How the fight against Intellectual Property crime is making fakes fair.
The secret tsunami
IP crime is extremely costly, increasingly difficult to detect and is escalating. According to a recent report from the OECD and the EUIPO, 5% of all imports into the EU are counterfeit. The value of these illegal goods is £76 billion per annum. Perhaps more worrying is the trend of criminality. In 2008 the OECD estimated that 1.9% of world trade was illegal. In this year’s report that figure has risen to 2.5%, which is worth around £346 billion per annum. That’s two and a half times more than the entire budget of the European Union.
In the UK, the IPO’s annual report on crime and IP enforcement was published last month. It illustrates a similar picture. Whilst Trading Standards resources are under pressure, the level of IP crime is increasing. Significantly, the focus of crime is shifting from the high street to the home. Set top boxes and trade in counterfeit goods through social media mean that organised criminals, who manufacture and distribute counterfeit products, have direct access to consumers.
IP crime is a secret tsunami. Anyone can surf it.

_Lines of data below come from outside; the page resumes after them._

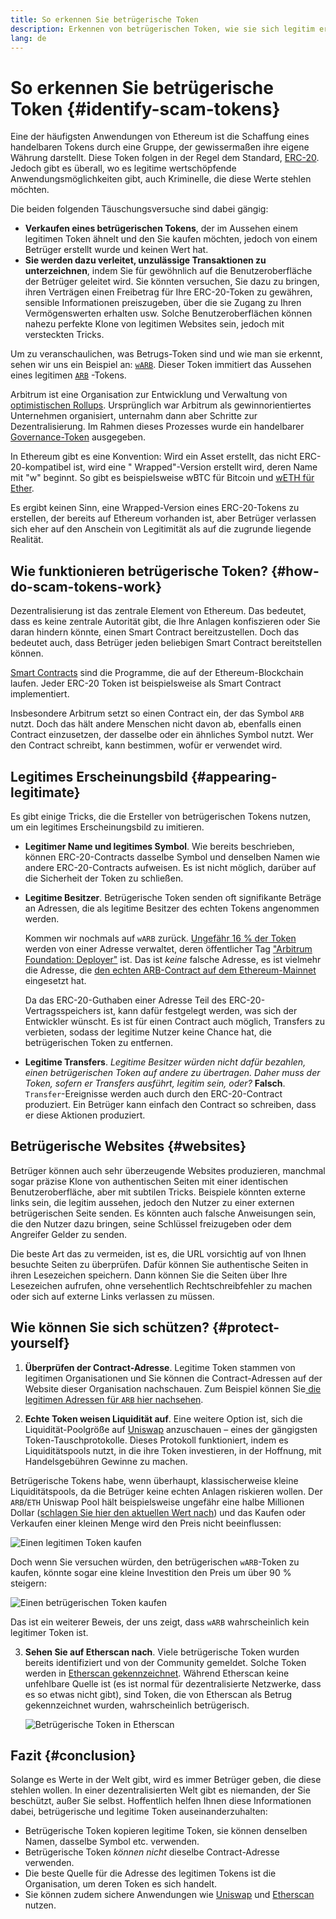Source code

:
 ```yaml
---
title: So erkennen Sie betrügerische Token
description: Erkennen von betrügerischen Token, wie sie sich legitim erscheinen lassen und wie sie sich vermeiden lassen.
lang: de
---
```


# So erkennen Sie betrügerische Token {#identify-scam-tokens}

Eine der häufigsten Anwendungen von Ethereum ist die Schaffung eines handelbaren Tokens durch eine Gruppe, der gewissermaßen ihre eigene Währung darstellt. Diese Token folgen in der Regel dem Standard, [ERC-20](/developers/docs/standards/tokens/erc-20/). Jedoch gibt es überall, wo es legitime wertschöpfende Anwendungsmöglichkeiten gibt, auch Kriminelle, die diese Werte stehlen möchten.

Die beiden folgenden Täuschungsversuche sind dabei gängig:

- **Verkaufen eines betrügerischen Tokens**, der im Aussehen einem legitimen Token ähnelt und den Sie kaufen möchten, jedoch von einem Betrüger erstellt wurde und keinen Wert hat.
- **Sie werden dazu verleitet, unzulässige Transaktionen zu unterzeichnen**, indem Sie für gewöhnlich auf die Benutzeroberfläche der Betrüger geleitet wird. Sie könnten versuchen, Sie dazu zu bringen, ihren Verträgen einen Freibetrag für Ihre ERC-20-Token zu gewähren, sensible Informationen preiszugeben, über die sie Zugang zu Ihren Vermögenswerten erhalten usw. Solche Benutzeroberflächen können nahezu perfekte Klone von legitimen Websites sein, jedoch mit versteckten Tricks.

Um zu veranschaulichen, was Betrugs-Token sind und wie man sie erkennt, sehen wir uns ein Beispiel an: [`wARB`](https://etherscan.io/token/0xb047c8032b99841713b8e3872f06cf32beb27b82). Dieser Token immitiert das Aussehen eines legitimen [`ARB`](https://etherscan.io/address/0xb50721bcf8d664c30412cfbc6cf7a15145234ad1) -Tokens.

<ExpandableCard
title="Was ist ARB?"
contentPreview=''>

Arbitrum ist eine Organisation zur Entwicklung und Verwaltung von <a href="/developers/docs/scaling/optimistic-rollups/">optimistischen Rollups</a>. Ursprünglich war Arbitrum als gewinnorientiertes Unternehmen organisiert, unternahm dann aber Schritte zur Dezentralisierung. Im Rahmen dieses Prozesses wurde ein handelbarer <a href="/dao/#token-based-membership">Governance-Token</a> ausgegeben.

</ExpandableCard>

<ExpandableCard
title="Warum wird der betrügerische Token wARB genannt?"
contentPreview=''>

In Ethereum gibt es eine Konvention: Wird ein Asset erstellt, das nicht ERC-20-kompatibel ist, wird eine " Wrapped"-Version erstellt wird, deren Name mit "w" beginnt. So gibt es beispielsweise wBTC für Bitcoin und <a href="https://cointelegraph.com/news/what-is-wrapped-ethereum-weth-and-how-does-it-work">wETH für Ether</a>.

Es ergibt keinen Sinn, eine Wrapped-Version eines ERC-20-Tokens zu erstellen, der bereits auf Ethereum vorhanden ist, aber Betrüger verlassen sich eher auf den Anschein von Legitimität als auf die zugrunde liegende Realität.

</ExpandableCard>

## Wie funktionieren betrügerische Token? {#how-do-scam-tokens-work}

Dezentralisierung ist das zentrale Element von Ethereum. Das bedeutet, dass es keine zentrale Autorität gibt, die Ihre Anlagen konfiszieren oder Sie daran hindern könnte, einen Smart Contract bereitzustellen. Doch das bedeutet auch, dass Betrüger jeden beliebigen Smart Contract bereitstellen können.

<ExpandableCard
title="Was sind Smart Contracts?"
contentPreview=''>

<a href="/developers/docs/smart-contracts/">Smart Contracts</a> sind die Programme, die auf der Ethereum-Blockchain laufen. Jeder ERC-20 Token ist beispielsweise als Smart Contract implementiert.

</ExpandableCard>

Insbesondere Arbitrum setzt so einen Contract ein, der das Symbol `ARB` nutzt. Doch das hält andere Menschen nicht davon ab, ebenfalls einen Contract einzusetzen, der dasselbe oder ein ähnliches Symbol nutzt. Wer den Contract schreibt, kann bestimmen, wofür er verwendet wird.

## Legitimes Erscheinungsbild {#appearing-legitimate}

Es gibt einige Tricks, die die Ersteller von betrügerischen Tokens nutzen, um ein legitimes Erscheinungsbild zu imitieren.

- **Legitimer Name und legitimes Symbol**. Wie bereits beschrieben, können ERC-20-Contracts dasselbe Symbol und denselben Namen wie andere ERC-20-Contracts aufweisen. Es ist nicht möglich, darüber auf die Sicherheit der Token zu schließen.

- **Legitime Besitzer**. Betrügerische Token senden oft signifikante Beträge an Adressen, die als legitime Besitzer des echten Tokens angenommen werden.

  Kommen wir nochmals auf `wARB` zurück. [Ungefähr 16 % der Token](https://etherscan.io/token/0xb047c8032b99841713b8e3872f06cf32beb27b82?a=0x1c8db745abe3c8162119b9ef2c13864cd1fdd72f) werden von einer Adresse verwaltet, deren öffentlicher Tag ["Arbitrum Foundation: Deployer"](https://etherscan.io/address/0x1c8db745abe3c8162119b9ef2c13864cd1fdd72f) ist. Das ist _keine_ falsche Adresse, es ist vielmehr die Adresse, die [den echten ARB-Contract auf dem Ethereum-Mainnet](https://etherscan.io/tx/0x242b50ab4fe9896cb0439cfe6e2321d23feede7eeceb31aa2dbb46fc06ed2670) eingesetzt hat.

  Da das ERC-20-Guthaben einer Adresse Teil des ERC-20-Vertragsspeichers ist, kann dafür festgelegt werden, was sich der Entwickler wünscht. Es ist für einen Contract auch möglich, Transfers zu verbieten, sodass der legitime Nutzer keine Chance hat, die betrügerischen Token zu entfernen.

- **Legitime Transfers**. _Legitime Besitzer würden nicht dafür bezahlen, einen betrügerischen Token auf andere zu übertragen. Daher muss der Token, sofern er Transfers ausführt, legitim sein, oder?_ **Falsch**. `Transfer`-Ereignisse werden auch durch den ERC-20-Contract produziert. Ein Betrüger kann einfach den Contract so schreiben, dass er diese Aktionen produziert.

## Betrügerische Websites {#websites}

Betrüger können auch sehr überzeugende Websites produzieren, manchmal sogar präzise Klone von authentischen Seiten mit einer identischen Benutzeroberfläche, aber mit subtilen Tricks. Beispiele könnten externe links sein, die legitim aussehen, jedoch den Nutzer zu einer externen betrügerischen Seite senden. Es könnten auch falsche Anweisungen sein, die den Nutzer dazu bringen, seine Schlüssel freizugeben oder dem Angreifer Gelder zu senden.

Die beste Art das zu vermeiden, ist es, die URL vorsichtig auf von Ihnen besuchte Seiten zu überprüfen. Dafür können Sie authentische Seiten in ihren Lesezeichen speichern. Dann können Sie die Seiten über Ihre Lesezeichen aufrufen, ohne versehentlich Rechtschreibfehler zu machen oder sich auf externe Links verlassen zu müssen.

## Wie können Sie sich schützen? {#protect-yourself}

1. **Überprüfen der Contract-Adresse**. Legitime Token stammen von legitimen Organisationen und Sie können die Contract-Adressen auf der Website dieser Organisation nachschauen. Zum Beispiel können Sie[ die legitimen Adressen für `ARB` hier nachsehen](https://docs.arbitrum.foundation/deployment-addresses#token).

2. **Echte Token weisen Liquidität auf**. Eine weitere Option ist, sich die Liquidität-Poolgröße auf [Uniswap](https://uniswap.org/) anzuschauen – eines der gängigsten Token-Tauschprotokolle. Dieses Protokoll funktioniert, indem es Liquiditätspools nutzt, in die ihre Token investieren, in der Hoffnung, mit Handelsgebühren Gewinne zu machen.

Betrügerische Tokens habe, wenn überhaupt, klassischerweise kleine Liquiditätspools, da die Betrüger keine echten Anlagen riskieren wollen. Der `ARB`/`ETH` Uniswap Pool hält beispielsweise ungefähr eine halbe Millionen Dollar ([schlagen Sie hier den aktuellen Wert nach](https://info.uniswap.org/#/pools/0x755e5a186f0469583bd2e80d1216e02ab88ec6ca)) und das Kaufen oder Verkaufen einer kleinen Menge wird den Preis nicht beeinflussen:

![Einen legitimen Token kaufen](./uniswap-real.png)

Doch wenn Sie versuchen würden, den betrügerischen `wARB`-Token zu kaufen, könnte sogar eine kleine Investition den Preis um über 90 % steigern:

![Einen betrügerischen Token kaufen](./uniswap-scam.png)

Das ist ein weiterer Beweis, der uns zeigt, dass `wARB` wahrscheinlich kein legitimer Token ist.

3. **Sehen Sie auf Etherscan nach**. Viele betrügerische Token wurden bereits identifiziert und von der Community gemeldet. Solche Token werden in [Etherscan gekennzeichnet](https://info.etherscan.com/etherscan-token-reputation/). Während Etherscan keine unfehlbare Quelle ist (es ist normal für dezentralisierte Netzwerke, dass es so etwas nicht gibt), sind Token, die von Etherscan als Betrug gekennzeichnet wurden, wahrscheinlich betrügerisch.

   ![Betrügerische Token in Etherscan](./etherscan-scam.png)

## Fazit {#conclusion}

Solange es Werte in der Welt gibt, wird es immer Betrüger geben, die diese stehlen wollen. In einer dezentralisierten Welt gibt es niemanden, der Sie beschützt, außer Sie selbst. Hoffentlich helfen Ihnen diese Informationen dabei, betrügerische und legitime Token auseinanderzuhalten:

- Betrügerische Token kopieren legitime Token, sie können denselben Namen, dasselbe Symbol etc. verwenden.
- Betrügerische Token _können nicht_ dieselbe Contract-Adresse verwenden.
- Die beste Quelle für die Adresse des legitimen Tokens ist die Organisation, um deren Token es sich handelt.
- Sie können zudem sichere Anwendungen wie [Uniswap](https://app.uniswap.org/#/swap) und [Etherscan](https://etherscan.io/) nutzen.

In 2010 Lance Haggith received the BBC Sports Personality of the Year Unsung Hero award for his charitable work as a basketball coach. For Lance, sport is vital for personal development. And his efforts to engage disabled and disadvantaged young people in his programmes earned him his award and more recently an Honorary Doctorate.
Today Lance uses his skills as a communicator, business person and coach to build an innovative chain of sports stores. Sports Traider offers new and high quality second-hand sports clothing and equipment to consumers on the high street at affordable prices. It also provides free sporting equipment to disadvantaged young people through networks of clubs and schools, offering a unique solution to the problem of counterfeiting.
Sports Traider recycles fake intellectual property seized by brand owners, police, trading standards officers and customs officials. They then transform it into legitimate, desirable products. Lance said:
We remove fake logos from counterfeit sporting apparel. We often rebrand it with our own Brand Thief logo. We do this with teams of volunteers and charity workers all over the country. We also involve prisoners in the process and we find that our focus on reclaiming false brands encourages rehabilitation.
Once the brands are removed the goods are either sold through our stores or passed on directly to youth groups and other charities who need the equipment. It’s in our interest to make sure the brand identity is protected as we regularly receive genuine items from the sports companies.
All fakes considered
Although Lance’s mission is to improve access to sport for disadvantaged members of society, he stresses that the business model has evolved to include the reprocessing of all falsely branded goods.
We even took a delivery of counterfeit CDs and DVDs from trading standards officers. We’re working on them at the moment – turning them into art and furniture making sure all logos and brands are hidden. What we do with counterfeit goods is really only limited by our imaginations.
All the profits from sales from rebranded, repurposed counterfeit goods are channelled back into the charity.
Through his unique networks, Lance has created an intellectual version of a water treatment plant, which often gets clogged up. The City of London Police, Trading Standards officers, sports brands, major retailers such as John Lewis, JD Sports, schools and charities form a pipeline. The process begins with seizure of counterfeit goods. The intellectually property is then cleaned, de-branded, re-branded and redistributed as Brand Thief.
Brand Thief and the reputation it is rapidly developing is becoming increasingly valuable. This enables Lance and his team to create more sporting opportunities, jobs and help more people to achieve their full potential.
Whilst Lance’s network cannot work miracles – fake engine parts, and pharmaceuticals are indefinitely dangerous – it produces results. Thousands of garments are put to good use and the success of Brand Thief makes the reality of IP crime more obvious for everyone to see.
Any IP enforcement team should contact us if they have fake and counterfeit goods they think we can reprocess. We have networks of volunteers, shops and warehouses throughout the UK. Similarly, brand owners and independent enforcement officers should get in touch with us if they’d like to contribute.
We’re making a difference by doing great things for young people who want to play sport. And, we’re turning the threat posed by IP crime into something meaningful and positive.